* **DATA FOR ANALYSIS**:

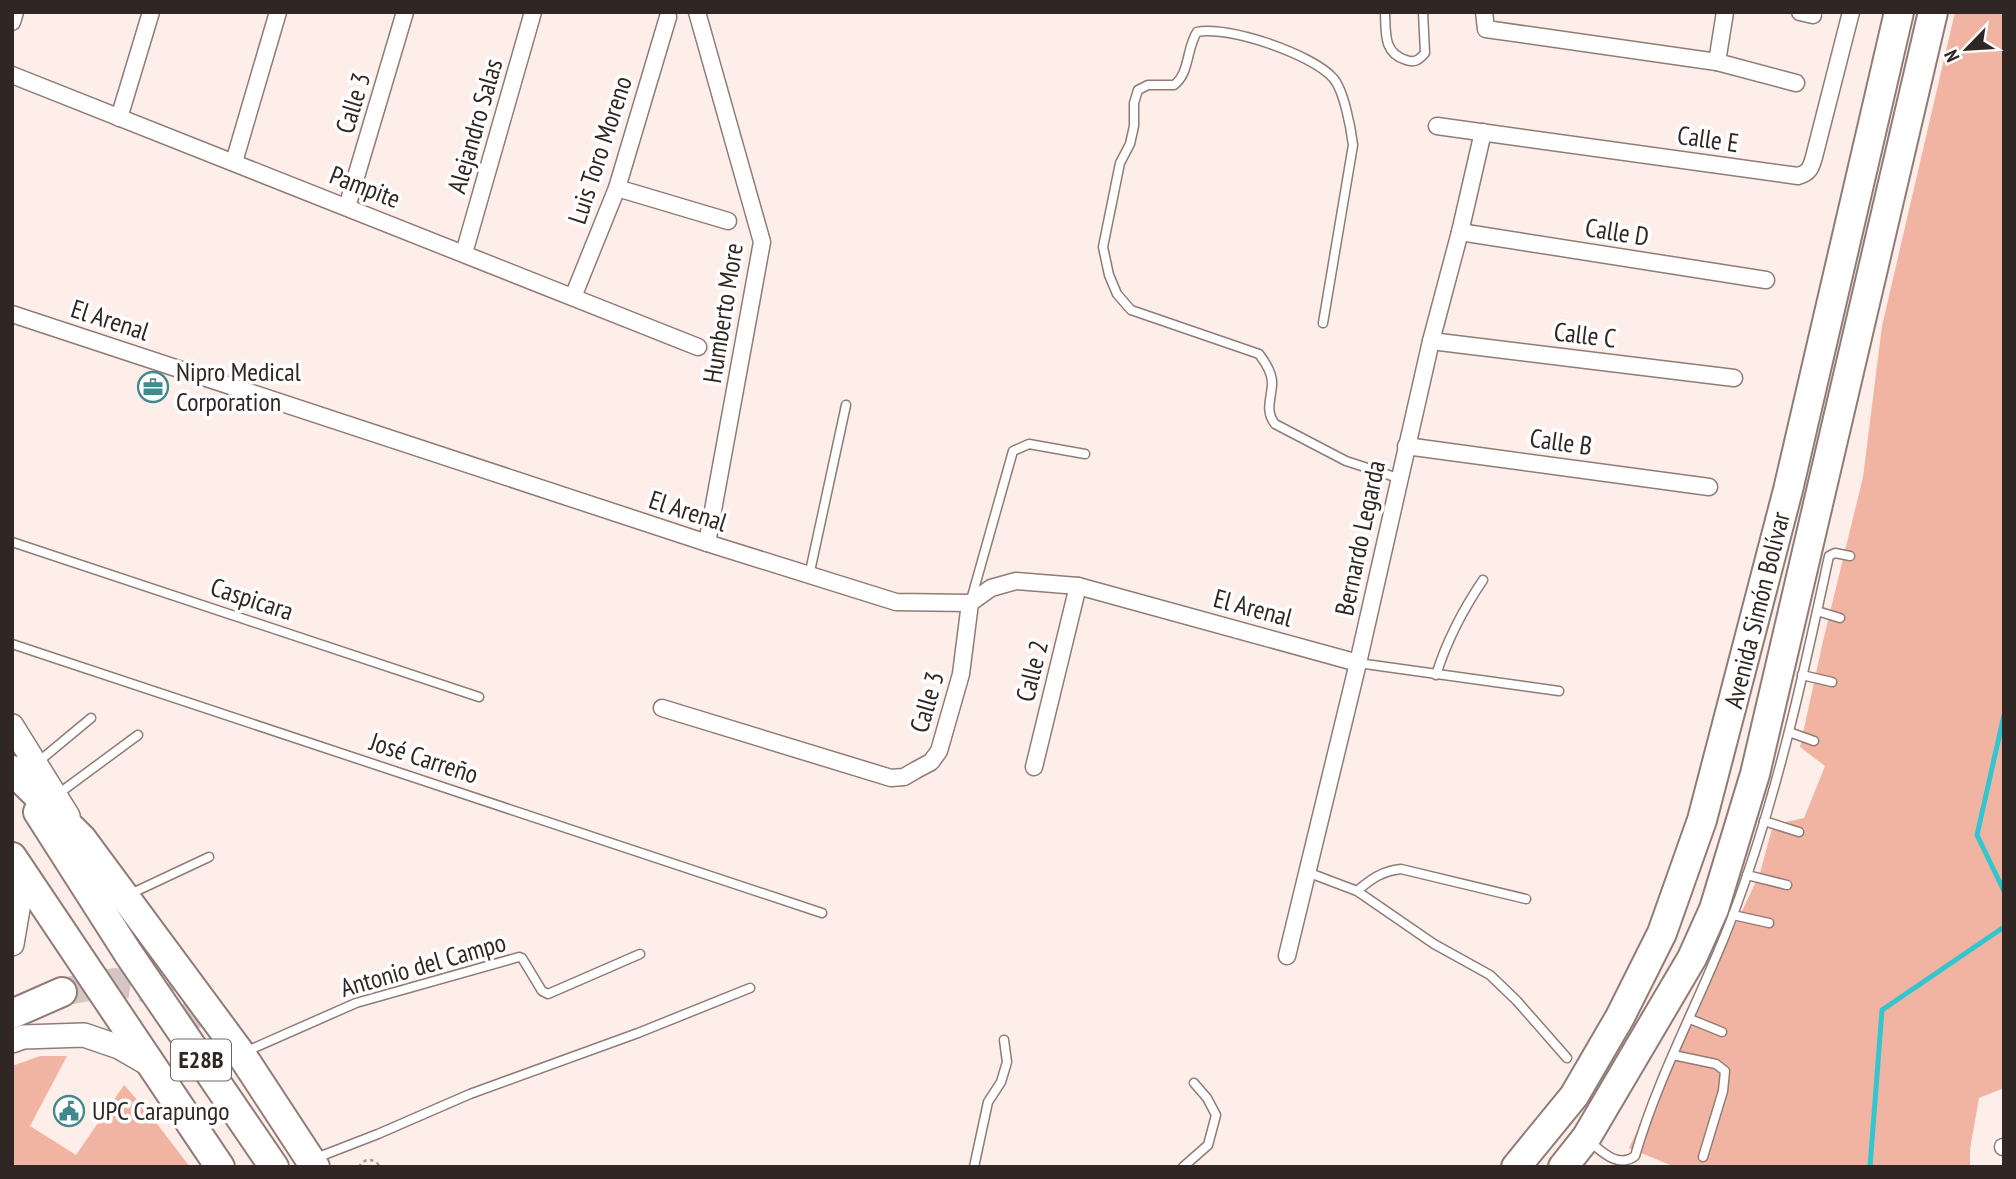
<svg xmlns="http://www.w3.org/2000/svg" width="2016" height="1179" font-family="'PT Sans Narrow',sans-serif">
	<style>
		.green { fill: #f1b4a2 }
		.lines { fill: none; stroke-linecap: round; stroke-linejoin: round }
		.stream { stroke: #34c6ce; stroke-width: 5 }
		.trunk-tunnel { stroke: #d4c6c3; stroke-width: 28; stroke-dasharray: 28 14; stroke-linecap: butt }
		.service-casing { stroke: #907b75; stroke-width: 11 }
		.minor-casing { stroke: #907b75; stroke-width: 19 }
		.secondary-casing { stroke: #907b75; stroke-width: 26 }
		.trunk-casing { stroke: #907b75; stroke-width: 32 }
		.path { stroke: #a79b97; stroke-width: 2.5; stroke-dasharray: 3.5 3.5; stroke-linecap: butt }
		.service { stroke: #fff; stroke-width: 8 }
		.minor { stroke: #fff; stroke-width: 16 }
		.secondary { stroke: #fff; stroke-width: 23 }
		.trunk { stroke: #fff; stroke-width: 28 }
		.labels { text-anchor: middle; stroke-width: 7; stroke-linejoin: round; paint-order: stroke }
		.shield { fill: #fff; stroke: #6e6866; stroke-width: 2 }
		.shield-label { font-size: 24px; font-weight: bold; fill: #302725 }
		.street-label { font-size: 26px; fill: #302725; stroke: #fff }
		.poi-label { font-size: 26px; fill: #302725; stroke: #fff; text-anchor: start }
	</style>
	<rect width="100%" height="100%" fill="#fdeeea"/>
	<g class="green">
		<path d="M 1955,12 L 2004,12 L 2004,1088 L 1979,1098 L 1970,1149 L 1970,1167 L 1675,1167 L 1629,1148 L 1760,873 L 1773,825 L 1804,818 L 1825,766 L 1800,747 L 1823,641 L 1863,477 L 1882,326 Z"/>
		<path d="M 40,1056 L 67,1056 L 30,1126 L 76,1155 L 124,1085 L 148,1112 L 190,1167 L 12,1167 L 12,1066 Z"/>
	</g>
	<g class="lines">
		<g class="stream">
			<path d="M 2004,715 L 1977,835 L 2004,891"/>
			<path d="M 1870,1167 L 1882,1010 L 2004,927"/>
		</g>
		<path class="trunk-tunnel" d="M 62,992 L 115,982 L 142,987 L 184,1006 L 229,1061"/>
		<g class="service-casing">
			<g id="service">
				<path d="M 1385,12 C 1386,33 1383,53 1406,60 C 1415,63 1419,60 1425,53 L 1423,12"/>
				<path d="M 1323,323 L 1353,145 C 1351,129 1344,90 1333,78 C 1312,54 1227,25 1197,32 C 1186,49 1190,73 1174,85 L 1148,85 L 1138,90 L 1134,103 L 1134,126 L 1130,144 L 1120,163 L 1103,247 L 1109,275 L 1117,294 L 1131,310 L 1259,354 C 1266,363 1273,374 1272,385 C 1271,400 1265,411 1275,424 L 1346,461 L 1398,478"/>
				<path d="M 12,542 L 479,697"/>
				<path d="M 809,576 L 846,405"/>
				<path d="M 971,600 L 1013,451 L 1029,444 L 1085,454"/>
				<path d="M 1817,611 L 1840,618"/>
				<path d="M 12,644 L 822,913"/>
				<path d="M 1358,663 L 1559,691"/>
				<path d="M 1436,675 C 1447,640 1462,611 1483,580"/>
				<path d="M 1802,675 L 1832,682"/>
				<path d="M 1789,732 L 1814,741"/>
				<path d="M 38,762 L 91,718"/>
				<path d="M 58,794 L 138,735"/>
				<path d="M 1764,821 L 1799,832"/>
				<path d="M 1307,872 L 1357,891 L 1434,944 L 1490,975 L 1517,1001 L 1567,1058"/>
				<path d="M 1747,875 L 1787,885"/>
				<path d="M 1357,891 C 1371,879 1382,871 1401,869 L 1526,899"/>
				<path d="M 128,895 L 209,857"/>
				<path d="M 1733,915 L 1769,923"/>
				<path d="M 1690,1019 L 1722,1032"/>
				<path d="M 247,1051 L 356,1003 L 519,957 L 522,958 L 542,991 L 548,994 L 640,954"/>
				<path d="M 1673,1055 L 1716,1064 L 1725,1071 L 1723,1091 L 1703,1157"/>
				<path d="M 1588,1140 C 1601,1151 1618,1169 1635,1156 C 1659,1073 1702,997 1733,915 C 1776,800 1803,677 1829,556 L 1835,553 L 1850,556"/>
				<path d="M 316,1158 L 378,1134 L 470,1094 L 638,1033 L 750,988"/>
				<path d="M 974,1167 L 988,1102 L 1001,1082 L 1007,1062 L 1004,1040"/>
				<path d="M 1183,1167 L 1208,1145 L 1216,1115 L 1207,1098 L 1194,1083"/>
			</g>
		</g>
		<g class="minor-casing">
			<g id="minor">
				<path d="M 697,12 L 762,242 L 707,543"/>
				<path d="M 1484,12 L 1486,29 L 1717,62 L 1796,83"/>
				<path d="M 1800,12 L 1813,15"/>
				<path d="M 12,22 L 15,12"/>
				<path d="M 1717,62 L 1725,12"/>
				<path d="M 12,75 L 698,347"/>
				<path d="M 119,118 L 151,12"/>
				<path d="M 1437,126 L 1798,176 C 1809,173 1811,168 1814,157 L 1851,12"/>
				<path d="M 234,162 L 278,12"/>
				<path d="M 617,188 L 728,221"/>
				<path d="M 347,207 L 405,12"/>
				<path d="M 1460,232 L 1766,280"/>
				<path d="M 464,253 L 533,12"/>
				<path d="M 573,297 L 617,188 L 668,17"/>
				<path d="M 12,314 L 707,543 L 896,602 L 970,603 L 991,588 L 1016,581 L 1078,586 L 1358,663"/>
				<path d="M 1431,341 L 1734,378"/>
				<path d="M 1406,446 L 1709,487"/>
				<path d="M 662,708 L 891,778 L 904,777 L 916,770 L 931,762 L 939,751 L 961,674 L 970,603"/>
				<path d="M 1034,767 L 1078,586"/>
				<path d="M 1287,956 L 1358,663 L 1431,341 L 1460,232 L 1483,132"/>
				<path d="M 2003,1147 L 2004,1147"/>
			</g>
		</g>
		<g class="secondary-casing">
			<g id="secondary">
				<path d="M 12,726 L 68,816"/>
				<path d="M 12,944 L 20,897 L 19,868"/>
				<path d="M 12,1041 L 23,1037 L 84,1035 L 119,1047 L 152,1066"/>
			</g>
		</g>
		<g class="trunk-casing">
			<g id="trunk">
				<path d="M 12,770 L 82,839 L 241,1054 L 315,1167"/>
				<path d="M 38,812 L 128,953 L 274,1167"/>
				<path d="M 12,857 L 220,1167"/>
				<path d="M 12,1014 L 62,992"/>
				<path d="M 1516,1167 L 1574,1096 L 1620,1017 L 1662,933 L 1702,820 L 1788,490 L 1899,12"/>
				<path d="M 1563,1167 L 1586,1138 L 1692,958 L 1714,909 L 1755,774 L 1933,12"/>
			</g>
		</g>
		<path class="path" d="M 359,1167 C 364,1157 375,1158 380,1167"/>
		<use href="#service" class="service"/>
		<use href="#minor" class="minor"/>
		<use href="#secondary" class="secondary"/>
		<use href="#trunk" class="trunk"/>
	</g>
	<defs>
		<g id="office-ring" transform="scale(1.575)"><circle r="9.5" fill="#fff" stroke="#41898e" stroke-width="1.5"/><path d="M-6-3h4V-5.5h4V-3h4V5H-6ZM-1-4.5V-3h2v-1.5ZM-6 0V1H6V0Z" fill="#41898e"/></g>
		<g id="civic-ring" transform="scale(1.575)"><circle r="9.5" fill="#fff" stroke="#41898e" stroke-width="1.5"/><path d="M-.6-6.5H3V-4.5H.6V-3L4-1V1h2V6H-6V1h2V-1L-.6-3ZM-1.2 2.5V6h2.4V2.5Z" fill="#41898e"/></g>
	</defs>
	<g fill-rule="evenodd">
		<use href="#office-ring" x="153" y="387"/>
		<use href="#civic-ring" x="69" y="1111"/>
	</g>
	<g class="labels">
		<rect class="shield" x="171" y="1039.5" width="60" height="41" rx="5"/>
		<g class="shield-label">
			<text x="201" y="1068">E28B</text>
		</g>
		<g class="street-label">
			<text transform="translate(353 103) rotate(-73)" y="9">Calle 3</text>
			<text transform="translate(475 126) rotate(-74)" y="9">Alejandro Salas</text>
			<text transform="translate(1708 139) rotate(8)" y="9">Calle E</text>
			<text transform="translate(600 150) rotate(-72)" y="9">Luis Toro Moreno</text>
			<text transform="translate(365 187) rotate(21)" y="9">Pampite</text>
			<text transform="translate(1617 232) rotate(9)" y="9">Calle D</text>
			<text transform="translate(723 313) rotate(-81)" y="9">Humberto More</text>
			<text transform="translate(110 320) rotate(18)" y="9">El Arenal</text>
			<text transform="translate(1585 335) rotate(7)" y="9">Calle C</text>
			<text transform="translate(1561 442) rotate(8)" y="9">Calle B</text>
			<text transform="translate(688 511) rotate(18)" y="9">El Arenal</text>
			<text transform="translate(1360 538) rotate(-78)" y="9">Bernardo Legarda</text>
			<text transform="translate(252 599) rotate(18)" y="9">Caspicara</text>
			<text transform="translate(1253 608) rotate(15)" y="9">El Arenal</text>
			<text transform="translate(1757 610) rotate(-76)" y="9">Avenida Simón Bolívar</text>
			<text transform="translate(1032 671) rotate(-76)" y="9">Calle 2</text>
			<text transform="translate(927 702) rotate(-74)" y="9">Calle 3</text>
			<text transform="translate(424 758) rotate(18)" y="9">José Carreño</text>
			<text transform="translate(423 965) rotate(-16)" y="9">Antonio del Campo</text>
		</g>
		<g class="poi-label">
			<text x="176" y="381">Nipro Medical<tspan x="176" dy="30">Corporation</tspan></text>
			<text x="92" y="1120">UPC Carapungo</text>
		</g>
	</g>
	<rect width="2016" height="1179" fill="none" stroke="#302725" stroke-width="28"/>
	<g transform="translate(1967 49) rotate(245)" stroke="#ffffff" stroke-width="5" paint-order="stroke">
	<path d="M0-5L12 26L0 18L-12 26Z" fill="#302725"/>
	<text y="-10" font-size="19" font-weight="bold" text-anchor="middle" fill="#302725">N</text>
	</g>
</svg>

* **REQUIREMENT**: Find "lines" in the data above. Report each line where it appears.

* **EXERCISE SOLUTION**:
		.lines { fill: none; stroke-linecap: round; stroke-linejoin: round }
	<g class="lines">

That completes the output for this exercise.